■ 文档正文:
================================

不处理违章就不能年检,多年“惯例”是否违法,人大代表提出审查建议,“捆绑式年检”何时取消。未经司法审判,限制人身自由可长达两年,收容教育制度是否应予废除。

3月19日,央视社会与法频道播出专题节目《关注备案审查》,聚焦今年两会期间代表委员们提交的要求对车辆“捆绑式”年检进行备案审查和对收容教育制度进行合宪性审查的建议。

以下是央视新闻部分内容实录:

相信很多车主都会有这样的经历,在对自己的车辆进行年检之前,必须要把车辆违章全部处理完毕,不然的话就无法通过年检。这也成为了一种惯例,但这种惯例的合法性却遭到人大代表的质疑。

“按照法律规定,汽车年检,是针对汽车本身,为了保证汽车行驶的安全所设定的,跟驾驶者没有关系,跟是否违法也没有关系。”里赞说。他是民革四川省委副主委、四川大学法学院教授、新当选的第十三届全国人大代表。作为一名法学家,里赞履职的第一年,向全国人民大表大会提交的建议就是关于对机动车登记规定第49条进行备案审查的建议。

“对车的年检,不是对人的年检。但是公安部的办法(机动车登记规定)第49条有明确的规定,就是没有处理违章,就不能获得年检。”里赞说。

但这一条,却与道路交通安全法的规定不一致。

交通运输部交通干部管理学院教授张柱庭表示,“现行的这种道路交安全法第13条明确规定,车辆的检验机构,在对车辆安全性能进行检验的时候,不得附加任何条件。”

因为对这种捆绑式年检有异议,近年来,车主起诉交管部门的诉讼纠纷时有发生,来自四川遂宁的陈女士,就曾经将遂宁市公安局交警支队告上法庭。

陈女士的车是6年内的新车,所以不用上检测线,但她在申领检验合格标志时,却被遂宁市公安局交警支队拒绝。

“我们现在的机动车检验技术标准和我们的系统设置就是这样的,必须要把违法全部处理完毕后,才能通过车辆合格检验,先后顺序是不能更改的。”遂宁市公安局交警支队副支队长汤军说。

随后,陈女士以捆绑执法、不履行法定职责为由,将遂宁市公安局交警支队告上法庭,遂宁市船山区人民法院审理判决,责令被告对陈女士的轿车履行安全技术检验的法定职责。

================================

■ 待办事项:
(A) 根据关于捆绑式年检的报道,判断以下三项说法是否与之相符,每项回答“是”或“否”,并原样引用报道中起决定作用的文字:(i)里赞是四川大学法学院教授;(ii)陈女士的车需要上检测线;(iii)遂宁市船山区人民法院判决驳回了陈女士的诉讼请求。
(B) 用两句话概括关于捆绑式年检的报道。
(C) 请从关于捆绑式年检的报道最后一句之后接着续写。
这些记录与作答无关。

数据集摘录
================================

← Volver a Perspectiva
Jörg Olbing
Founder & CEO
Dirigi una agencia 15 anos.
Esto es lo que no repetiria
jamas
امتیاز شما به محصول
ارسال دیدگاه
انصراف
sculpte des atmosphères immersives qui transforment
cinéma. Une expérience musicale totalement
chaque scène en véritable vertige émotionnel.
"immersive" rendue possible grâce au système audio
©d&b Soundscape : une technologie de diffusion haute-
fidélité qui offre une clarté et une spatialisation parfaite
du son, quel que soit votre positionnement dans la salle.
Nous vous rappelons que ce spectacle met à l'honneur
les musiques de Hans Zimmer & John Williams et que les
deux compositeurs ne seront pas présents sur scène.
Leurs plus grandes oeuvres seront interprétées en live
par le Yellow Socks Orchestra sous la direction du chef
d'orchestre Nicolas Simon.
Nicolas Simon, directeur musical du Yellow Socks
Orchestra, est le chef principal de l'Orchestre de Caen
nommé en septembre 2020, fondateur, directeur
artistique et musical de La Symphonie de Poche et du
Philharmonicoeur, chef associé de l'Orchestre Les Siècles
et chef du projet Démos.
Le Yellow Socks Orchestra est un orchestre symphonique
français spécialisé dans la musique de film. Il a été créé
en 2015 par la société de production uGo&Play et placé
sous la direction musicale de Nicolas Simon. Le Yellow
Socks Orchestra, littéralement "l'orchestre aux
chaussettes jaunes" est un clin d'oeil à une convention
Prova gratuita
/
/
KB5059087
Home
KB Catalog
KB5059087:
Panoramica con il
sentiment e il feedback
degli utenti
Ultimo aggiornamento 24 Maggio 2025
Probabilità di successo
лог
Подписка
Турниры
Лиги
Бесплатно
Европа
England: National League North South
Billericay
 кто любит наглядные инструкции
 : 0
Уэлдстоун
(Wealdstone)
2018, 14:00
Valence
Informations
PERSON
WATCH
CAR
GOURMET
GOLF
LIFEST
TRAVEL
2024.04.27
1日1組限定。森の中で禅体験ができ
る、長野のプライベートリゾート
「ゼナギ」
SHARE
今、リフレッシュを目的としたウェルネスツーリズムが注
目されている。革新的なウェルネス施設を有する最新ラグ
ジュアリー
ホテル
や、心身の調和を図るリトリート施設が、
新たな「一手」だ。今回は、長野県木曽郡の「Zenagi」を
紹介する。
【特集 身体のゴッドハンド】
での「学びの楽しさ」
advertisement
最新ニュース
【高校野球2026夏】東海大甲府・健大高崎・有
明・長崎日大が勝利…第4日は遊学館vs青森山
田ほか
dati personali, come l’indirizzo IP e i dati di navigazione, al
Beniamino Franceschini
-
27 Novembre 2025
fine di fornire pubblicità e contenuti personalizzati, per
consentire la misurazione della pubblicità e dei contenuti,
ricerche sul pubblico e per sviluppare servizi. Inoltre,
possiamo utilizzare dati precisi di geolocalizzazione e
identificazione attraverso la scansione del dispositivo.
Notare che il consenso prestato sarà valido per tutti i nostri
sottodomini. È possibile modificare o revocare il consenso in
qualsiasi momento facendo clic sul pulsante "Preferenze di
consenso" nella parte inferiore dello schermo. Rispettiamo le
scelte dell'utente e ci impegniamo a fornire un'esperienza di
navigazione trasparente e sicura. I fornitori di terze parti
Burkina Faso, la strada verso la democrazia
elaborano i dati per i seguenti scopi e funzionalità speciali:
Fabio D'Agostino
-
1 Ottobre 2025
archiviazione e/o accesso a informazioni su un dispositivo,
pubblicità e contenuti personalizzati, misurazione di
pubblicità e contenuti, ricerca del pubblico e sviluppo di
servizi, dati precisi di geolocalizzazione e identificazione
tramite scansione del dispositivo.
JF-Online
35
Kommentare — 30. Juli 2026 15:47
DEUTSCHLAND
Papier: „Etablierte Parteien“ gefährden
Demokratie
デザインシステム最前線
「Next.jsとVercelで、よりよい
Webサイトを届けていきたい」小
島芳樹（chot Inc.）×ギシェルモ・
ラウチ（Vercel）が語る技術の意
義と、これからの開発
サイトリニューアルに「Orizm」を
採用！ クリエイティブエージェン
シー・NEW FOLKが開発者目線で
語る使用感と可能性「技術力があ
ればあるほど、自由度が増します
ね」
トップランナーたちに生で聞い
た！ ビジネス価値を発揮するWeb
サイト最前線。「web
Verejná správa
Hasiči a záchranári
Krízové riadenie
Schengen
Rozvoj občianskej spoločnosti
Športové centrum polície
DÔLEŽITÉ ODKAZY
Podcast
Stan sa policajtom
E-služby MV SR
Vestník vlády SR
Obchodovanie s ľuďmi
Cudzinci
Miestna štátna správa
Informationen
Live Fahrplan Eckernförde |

================================

■ 逐项结果:
(A)
(i)是。“四川大学法学院教授”
(ii)否。“所以不用上检测线”
(iii)否。“责令被告对陈女士的轿车履行安全技术检验的法定职责”

(B) 人大代表里赞提交了对机动车登记规定第49条进行备案审查的建议，认为该条“没有处理违章，就不能获得年检”的规定针对的是人而非车，报道指出这一条与道路交通安全法第13条检验不得附加任何条件的规定不一致。来自遂宁的陈女士以捆绑执法、不履行法定职责为由，将遂宁市公安局交警支队告上法庭，遂宁市船山区人民法院判决责令被告对她的轿车履行安全技术检验的法定职责。

(C)
“下位法必须符合上位法的规定,不能与上位法相冲突。”里赞说,“《道路交通安全法》是全国人大制定的,是属于法律,在我们国家的法律体系当中仅次于宪法。而公安部的规章仅仅是规章,连国务院的行政法规都不算,属于行政诉讼当中的参照依据。”

而这样的判例并非个案,事实上,早在2008年,湖北省高级人民法院就如何判决此类案件想最高人民法院请示,最高人民法院在答复中指出,道路交通安全法的规定是清楚的应当依照法律的规定执行。也就是说,公安交警部门对机动车年检,不得附加其他条件,但相关规定却一直没有废止。

“如果把这个制度彻底推倒了,不去接受处理的案例会大量增加,按照现行的法律,凡是罚款不去交的,只能去申请法院强制执行,试想一下,闯红灯一天有多少,而且还有好多是异地的,这个是相当大的工作量,而且要消耗掉大量的行政成本。”张柱庭说。

“这里面深层次的原因就在于,公安机关怎么处理过去的道路交通违法,还缺乏其他的手段,只能把处理过去的违章和年审捆绑在一起,你如果不处理违章就不给你年审,这个从实际的工作来考虑是可以理解的。但从合法性的要求上来说,这样的做法是没有法律依据的。”中国社会科学院法学研究所研究员周汉华说。

两位学者都认为,捆绑式年检的确在行政管理中有一定的效果,对违法而不及时处理的行为有很大的约束作用。但摆脱困境却不能以违法为代价,这一点,里赞代表极为赞同。

“不能因为你的工作有效性,就置法律于不顾,那种方法最有效就采用什么方法,我觉得这是不符合法治理念的。这也就是法治政府在推行的过程当中,必然要付出的代价。”里赞说。

而要解决这个问题,也并非将捆绑式年检这样的规定简单废止那么容易。

“我们的管理部门怎么样来体现法治统一,维护宪法和法律的权威。对于车主来说,从法治社会的建设角度来说,每个人都要遵=法、守法、护法,只有履行自己的法律义务,才能行使相关的法律的权利,所以这两个是要分别处理的。车主也不能把它捆绑,看到不处理违章就可以年审了,那我就不处理违章了,这样后果也会越来越严重。”周汉华说。

周汉华强调,在社会信用体系逐步健全的今天,可以将车主不处理违章的因为记录到个人信用记录中,以这样的方式对车主的违法行为加以约束。张柱庭教授还建议,将这种失信行为纳入法律进行规制。

“应该尽快修改法律,把这种‘一处失信、处处受限’进入到法律里面,这样可能就把问题解决得比较妥善了。”张柱庭说。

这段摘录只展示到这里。